Items listed in a dataset
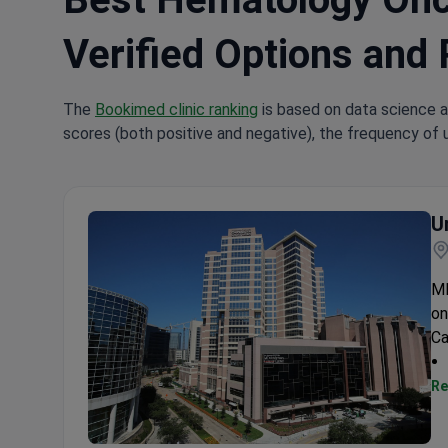
Verified Options and 
The
Bookimed clinic ranking
is based on data science a
scores (both positive and negative), the frequency of 
U
MD
on
Ca
Re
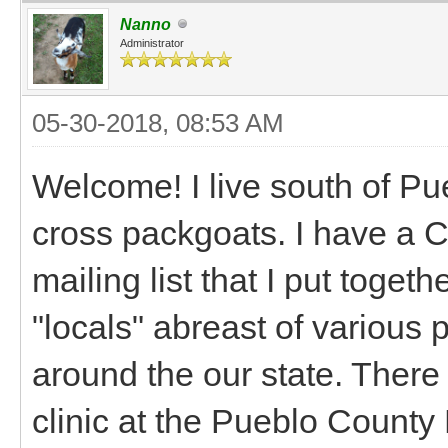
Nanno
Administrator
05-30-2018, 08:53 AM
Welcome! I live south of Pu
cross packgoats. I have a 
mailing list that I put togeth
"locals" abreast of various 
around the our state. There
clinic at the Pueblo County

- BRIEF: Take every record and copy it word for word, dropping the pictures.

- ANSWER AREA:
Verified Options and 
The
Bookimed clinic ranking
is based on data science a
scores (both positive and negative), the frequency of 
U
MD
on
Ca
Re
Nanno
Administrator
05-30-2018, 08:53 AM
Welcome! I live south of Pu
cross packgoats. I have a 
mailing list that I put togeth
"locals" abreast of various 
around the our state. There
clinic at the Pueblo County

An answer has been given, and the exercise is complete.